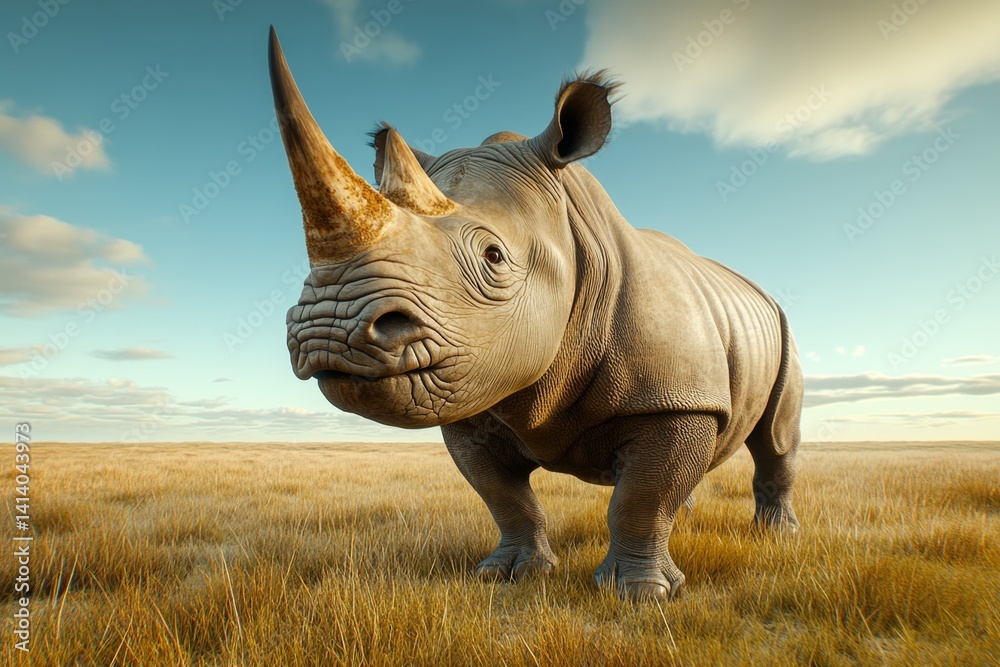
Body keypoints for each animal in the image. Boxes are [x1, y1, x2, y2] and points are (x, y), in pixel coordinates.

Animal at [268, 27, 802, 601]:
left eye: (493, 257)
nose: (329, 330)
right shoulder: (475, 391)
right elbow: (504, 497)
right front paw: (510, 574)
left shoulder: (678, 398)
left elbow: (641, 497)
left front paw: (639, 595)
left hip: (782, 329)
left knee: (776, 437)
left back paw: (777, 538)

:::::

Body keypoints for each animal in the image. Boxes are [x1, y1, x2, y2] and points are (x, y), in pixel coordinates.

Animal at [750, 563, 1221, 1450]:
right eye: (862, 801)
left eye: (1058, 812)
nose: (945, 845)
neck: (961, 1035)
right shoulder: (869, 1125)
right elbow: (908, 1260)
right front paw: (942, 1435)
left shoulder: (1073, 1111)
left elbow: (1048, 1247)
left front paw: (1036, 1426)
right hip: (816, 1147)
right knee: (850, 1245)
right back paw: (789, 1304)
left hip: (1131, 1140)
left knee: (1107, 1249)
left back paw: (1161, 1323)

:::::

__What the task asks__. Every line from the line containing "left elbow: (641, 497)" through the line containing "left back paw: (777, 538)" in the records above must be retyped exactly. Leave out the rest.

__Response box__.
left elbow: (641, 497)
left front paw: (639, 595)
left hip: (782, 329)
left knee: (776, 437)
left back paw: (777, 538)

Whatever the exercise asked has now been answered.